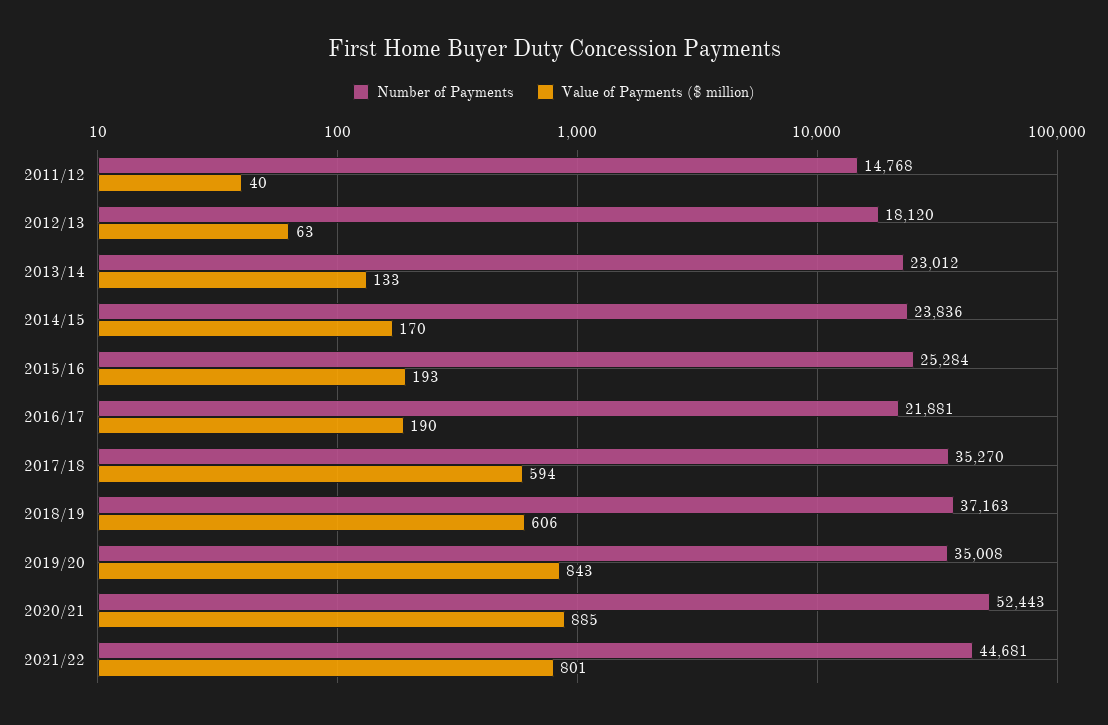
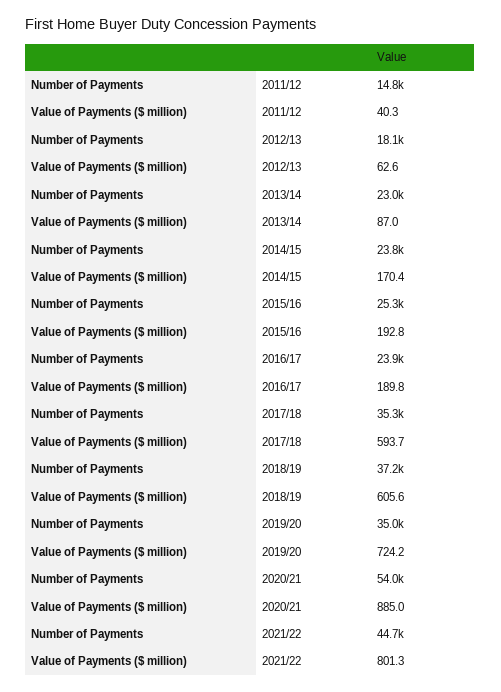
  {
    "Number of Payments": {
      "2011/12": 14768,
      "2012/13": 18120,
      "2013/14": 23012,
      "2014/15": 23836,
      "2015/16": 25284,
-     "2016/17": 21881,
+     "2016/17": 23900,
      "2017/18": 35270,
      "2018/19": 37163,
      "2019/20": 35008,
-     "2020/21": 52443,
+     "2020/21": 54000,
      "2021/22": 44681
    },
    "Value of Payments ($ million)": {
      "2011/12": 40.3,
      "2012/13": 62.6,
-     "2013/14": 133,
+     "2013/14": 87,
      "2014/15": 170.4,
      "2015/16": 192.8,
      "2016/17": 189.8,
      "2017/18": 593.7,
      "2018/19": 605.6,
-     "2019/20": 843,
+     "2019/20": 724.2,
      "2020/21": 885,
      "2021/22": 801.3
    }
  }

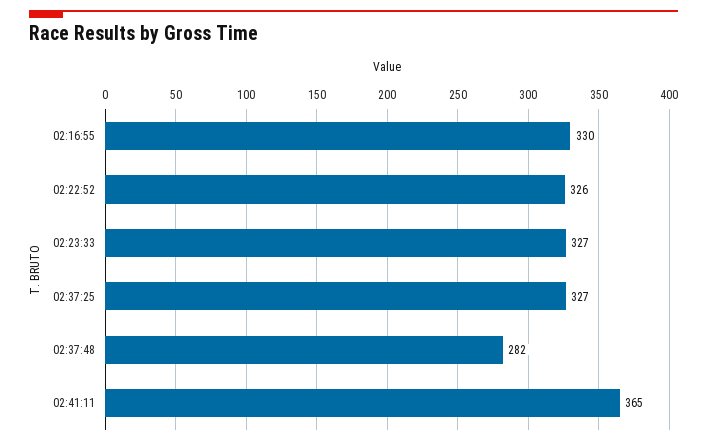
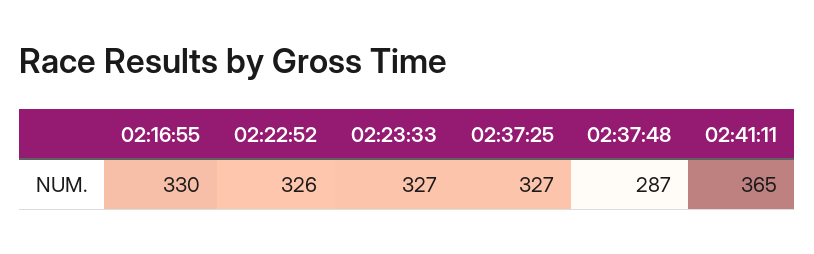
  {
    "02:16:55": 330,
    "02:22:52": 326,
    "02:23:33": 327,
    "02:37:25": 327,
-   "02:37:48": 282,
+   "02:37:48": 287,
    "02:41:11": 365
  }

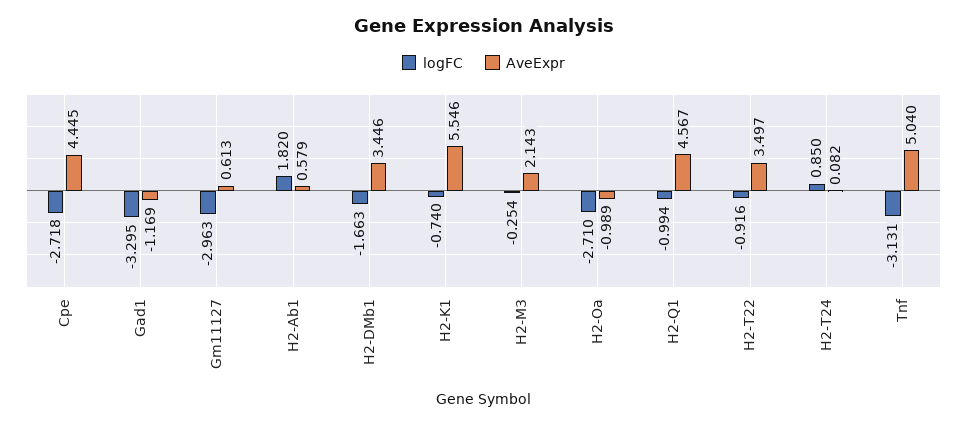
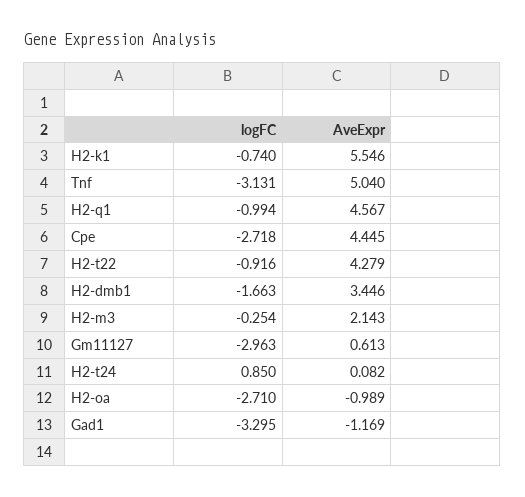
  {
    "logFC": {
      "Cpe": -2.718,
      "Gad1": -3.295,
      "Gm11127": -2.963,
-     "H2-Ab1": 1.82,
      "H2-DMb1": -1.663,
      "H2-K1": -0.74,
      "H2-M3": -0.254,
      "H2-Oa": -2.71,
      "H2-Q1": -0.994,
      "H2-T22": -0.916,
      "H2-T24": 0.85,
      "Tnf": -3.131
    },
    "AveExpr": {
      "Cpe": 4.445,
      "Gad1": -1.169,
      "Gm11127": 0.613,
-     "H2-Ab1": 0.579,
      "H2-DMb1": 3.446,
      "H2-K1": 5.546,
      "H2-M3": 2.143,
      "H2-Oa": -0.989,
      "H2-Q1": 4.567,
-     "H2-T22": 3.497,
+     "H2-T22": 4.279,
      "H2-T24": 0.082,
      "Tnf": 5.04
    }
  }

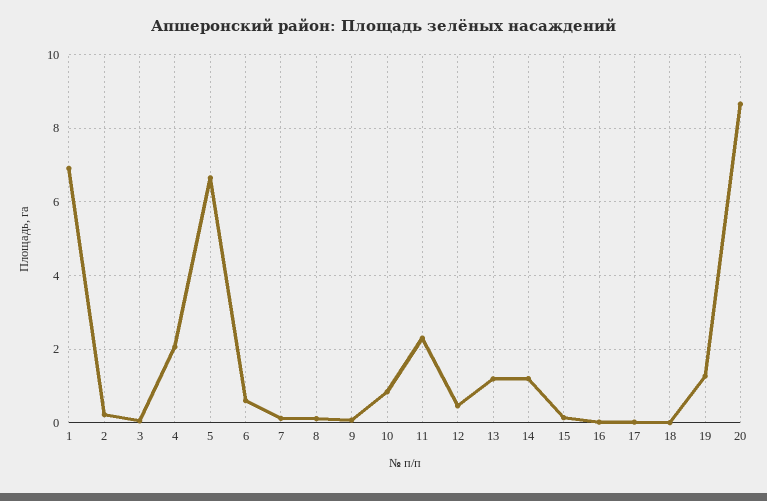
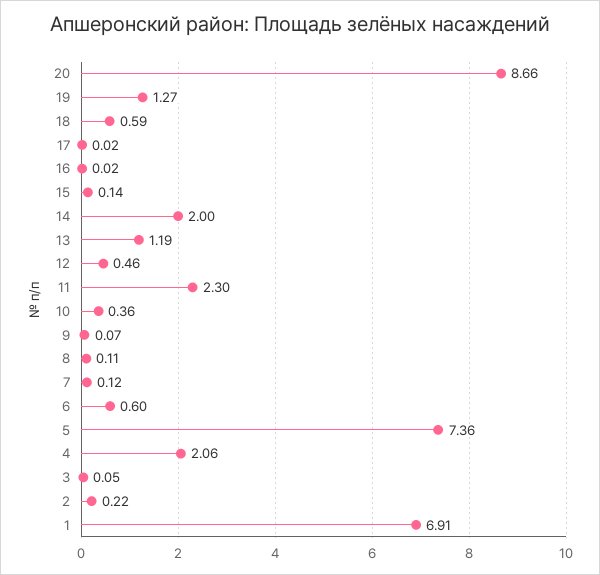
  {
    "1": 6.91,
    "2": 0.22,
    "3": 0.05,
    "4": 2.06,
-   "5": 6.6,
+   "5": 7.36,
    "6": 0.6,
    "7": 0.12,
    "8": 0.11,
    "9": 0.07,
-   "10": 0.8,
+   "10": 0.36,
    "11": 2.3,
    "12": 0.46,
    "13": 1.19,
-   "14": 1.2,
+   "14": 2,
    "15": 0.14,
    "16": 0.02,
    "17": 0.02,
-   "18": 0,
+   "18": 0.59,
    "19": 1.27,
    "20": 8.66
  }

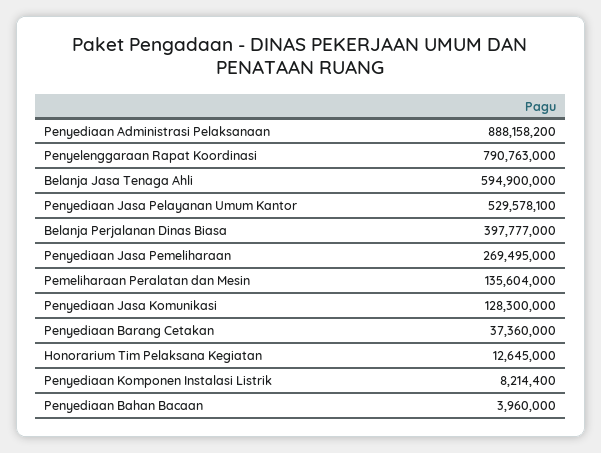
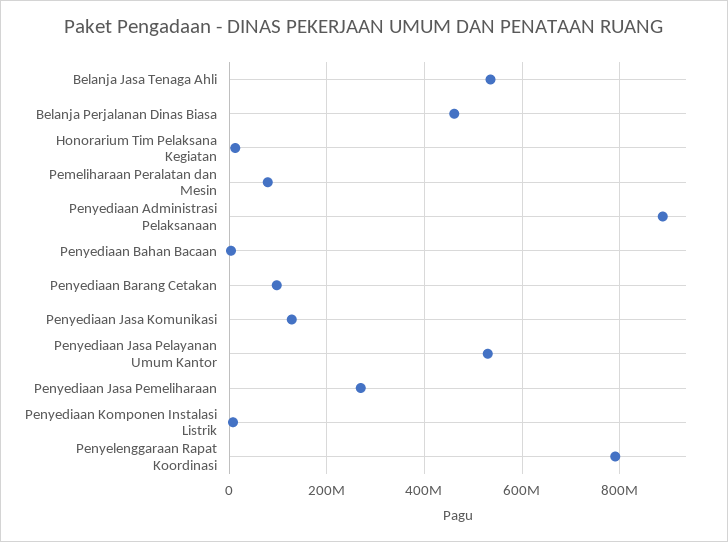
  {
    "Penyediaan Administrasi Pelaksanaan": 888158200,
    "Penyelenggaraan Rapat Koordinasi": 790763000,
-   "Belanja Jasa Tenaga Ahli": 594900000,
+   "Belanja Jasa Tenaga Ahli": 540000000,
    "Penyediaan Jasa Pelayanan Umum Kantor": 529578100,
-   "Belanja Perjalanan Dinas Biasa": 397777000,
+   "Belanja Perjalanan Dinas Biasa": 460000000,
    "Penyediaan Jasa Pemeliharaan": 269495000,
-   "Pemeliharaan Peralatan dan Mesin": 135604000,
+   "Pemeliharaan Peralatan dan Mesin": 80000000,
    "Penyediaan Jasa Komunikasi": 128300000,
-   "Penyediaan Barang Cetakan": 37360000,
+   "Penyediaan Barang Cetakan": 100000000,
    "Honorarium Tim Pelaksana Kegiatan": 12645000,
    "Penyediaan Komponen Instalasi Listrik": 8214400,
    "Penyediaan Bahan Bacaan": 3960000
  }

EXERCISE OBJECTIVE: Keep every word of the records exact as you write them out, but drop the pictures.

WRITTEN SOLUTION:
  {
    "Number of Payments": {
      "2011/12": 14768,
      "2012/13": 18120,
      "2013/14": 23012,
      "2014/15": 23836,
      "2015/16": 25284,
-     "2016/17": 21881,
+     "2016/17": 23900,
      "2017/18": 35270,
      "2018/19": 37163,
      "2019/20": 35008,
-     "2020/21": 52443,
+     "2020/21": 54000,
      "2021/22": 44681
    },
    "Value of Payments ($ million)": {
      "2011/12": 40.3,
      "2012/13": 62.6,
-     "2013/14": 133,
+     "2013/14": 87,
      "2014/15": 170.4,
      "2015/16": 192.8,
      "2016/17": 189.8,
      "2017/18": 593.7,
      "2018/19": 605.6,
-     "2019/20": 843,
+     "2019/20": 724.2,
      "2020/21": 885,
      "2021/22": 801.3
    }
  }

  {
    "02:16:55": 330,
    "02:22:52": 326,
    "02:23:33": 327,
    "02:37:25": 327,
-   "02:37:48": 282,
+   "02:37:48": 287,
    "02:41:11": 365
  }

  {
    "logFC": {
      "Cpe": -2.718,
      "Gad1": -3.295,
      "Gm11127": -2.963,
-     "H2-Ab1": 1.82,
      "H2-DMb1": -1.663,
      "H2-K1": -0.74,
      "H2-M3": -0.254,
      "H2-Oa": -2.71,
      "H2-Q1": -0.994,
      "H2-T22": -0.916,
      "H2-T24": 0.85,
      "Tnf": -3.131
    },
    "AveExpr": {
      "Cpe": 4.445,
      "Gad1": -1.169,
      "Gm11127": 0.613,
-     "H2-Ab1": 0.579,
      "H2-DMb1": 3.446,
      "H2-K1": 5.546,
      "H2-M3": 2.143,
      "H2-Oa": -0.989,
      "H2-Q1": 4.567,
-     "H2-T22": 3.497,
+     "H2-T22": 4.279,
      "H2-T24": 0.082,
      "Tnf": 5.04
    }
  }

  {
    "1": 6.91,
    "2": 0.22,
    "3": 0.05,
    "4": 2.06,
-   "5": 6.6,
+   "5": 7.36,
    "6": 0.6,
    "7": 0.12,
    "8": 0.11,
    "9": 0.07,
-   "10": 0.8,
+   "10": 0.36,
    "11": 2.3,
    "12": 0.46,
    "13": 1.19,
-   "14": 1.2,
+   "14": 2,
    "15": 0.14,
    "16": 0.02,
    "17": 0.02,
-   "18": 0,
+   "18": 0.59,
    "19": 1.27,
    "20": 8.66
  }

  {
    "Penyediaan Administrasi Pelaksanaan": 888158200,
    "Penyelenggaraan Rapat Koordinasi": 790763000,
-   "Belanja Jasa Tenaga Ahli": 594900000,
+   "Belanja Jasa Tenaga Ahli": 540000000,
    "Penyediaan Jasa Pelayanan Umum Kantor": 529578100,
-   "Belanja Perjalanan Dinas Biasa": 397777000,
+   "Belanja Perjalanan Dinas Biasa": 460000000,
    "Penyediaan Jasa Pemeliharaan": 269495000,
-   "Pemeliharaan Peralatan dan Mesin": 135604000,
+   "Pemeliharaan Peralatan dan Mesin": 80000000,
    "Penyediaan Jasa Komunikasi": 128300000,
-   "Penyediaan Barang Cetakan": 37360000,
+   "Penyediaan Barang Cetakan": 100000000,
    "Honorarium Tim Pelaksana Kegiatan": 12645000,
    "Penyediaan Komponen Instalasi Listrik": 8214400,
    "Penyediaan Bahan Bacaan": 3960000
  }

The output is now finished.